◆ **WHAT THE TASK REQUIRES**
Copy out the text read from every entry below exactly as it stands, line for line, and omit the pictures.

Collection entries:
=== Begin Enclosure ===

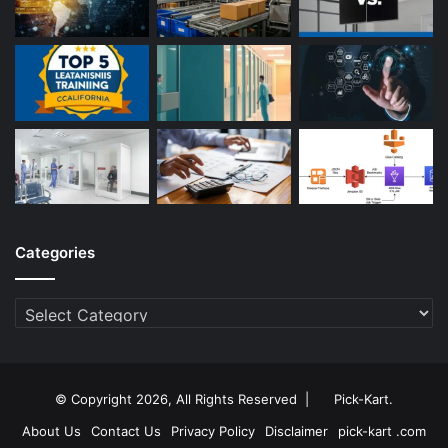
Categories
Categories
© Copyright 2026, All Rights Reserved |
Pick-Kart
.
About Us
Contact Us
Privacy Policy
Disclaimer
pick-kart .com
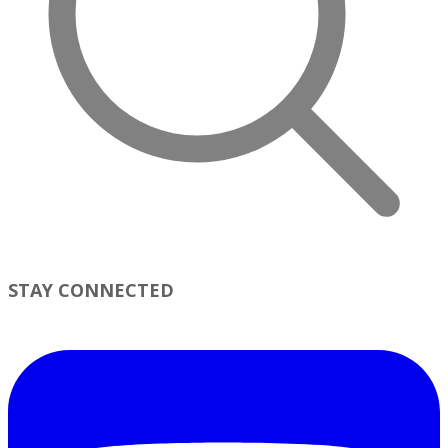
STAY CONNECTED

=== End Enclosure ===

◆ **OUTPUT FOR THIS TASK**
Categories
Categories
© Copyright 2026, All Rights Reserved |
Pick-Kart
.
About Us
Contact Us
Privacy Policy
Disclaimer
pick-kart .com
STAY CONNECTED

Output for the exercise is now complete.